Create a delegate function
Adam D. Ruppe via Digitalmars-d-learn
digitalmars-d-learn at puremagic.com
Sat Sep 5 12:14:39 PDT 2015
On Saturday, 5 September 2015 at 18:00:53 UTC, Prudence wrote:
> I have code setup in such a way that I call a user defined
> function, e.g.,
>
> void myFunc(Data d)
> {
> ....
> }
>
> myFunc has to be passed to the main code using something like
You can do that if and only if the this is the last argument to
the function and is a pointer.
Even then, you're kinda hacking it, but with casts you can make
it work:
struct Test {
int a;
}
void foo(Test* _this) {
_this.a = 10;
}
void main() {
auto _this = new Test();
void delegate() dg;
dg.funcptr = cast(typeof(dg.funcptr)) &foo;
dg.ptr = _this;
dg();
import std.stdio;
writeln(_this.a);
}
You could probably put that in a template that does better type
checking.
But the idea is that a delegate is simply a pair of function
pointer and context pointer.
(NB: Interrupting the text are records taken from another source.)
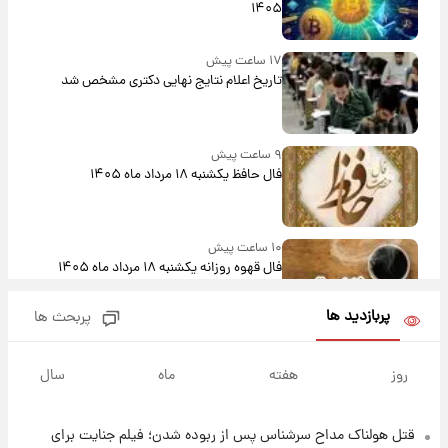
۱۴۰۵
۱۷ ساعت پیش
تاریخ اعلام نتایج نهایی دکتری مشخص شد
۹ ساعت پیش
فال حافظ یکشنبه ۱۸ مرداد ماه ۱۴۰۵
۱۰ ساعت پیش
فال قهوه روزانه یکشنبه ۱۸ مرداد ماه ۱۴۰۵
پربازدید ها
پربحث ها
۱۱ ساعت پیش
فال روزانه واقعی یکشنبه ۱۸ مرداد ۱۴۰۵
روز
هفته
ماه
سال
قتل هولناک مداح سرشناس پس از ربوده شدن؛ فیلم جنایت برای
۱۹ ساعت پیش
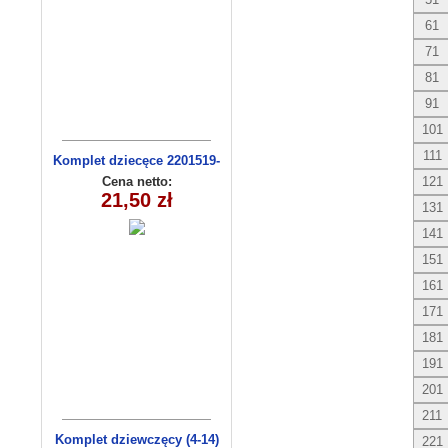
61
71
81
91
101
111
Komplet dziecęce 2201519-
14(68-86m) 4szt
Cena netto:
121
21,50 zł
131
141
151
161
171
181
191
201
211
Komplet dziewczęcy (4-14)
221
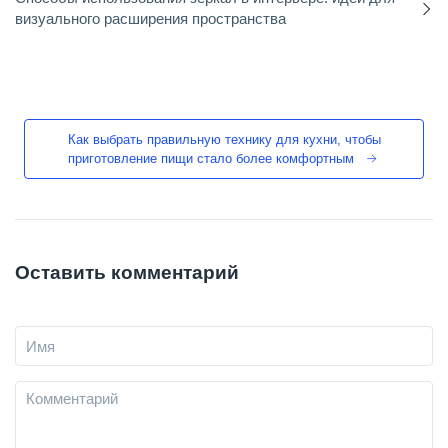
визуального расширения пространства
Как выбрать правильную технику для кухни, чтобы
приготовление пищи стало более комфортным
Оставить комментарий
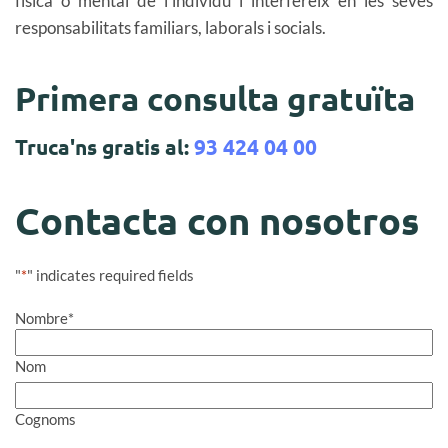
física o mental de l'individu i interfereix en les seves
responsabilitats familiars, laborals i socials.
Primera consulta gratuïta
Truca'ns gratis al:
93 424 04 00
Contacta con nosotros
"
*
" indicates required fields
Nombre
*
Nom
Cognoms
When you call it, it automatically
adds the context pointer as the last hidden argument to the
function.
Knowing how it works at the low level, we can use some casts to
get the compiler to trust us and make it work.
Similarly with arguments:
struct Test {
int a;
}
void foo(int a, Test* _this) {
_this.a = 10 + a;
}
void main() {
auto _this = new Test();
void delegate(int) dg;
dg.funcptr = cast(typeof(dg.funcptr)) &foo;
dg.ptr = _this;
dg(10);
import std.stdio;
writeln(_this.a);
}
To type check this, you could probably use
ParameterTypeTuple!foo[0 .. $-1] and check for match there on the
typeof(dg.funcptr). And check return value and that the last
argument is indeed a pointer of the type you are giving.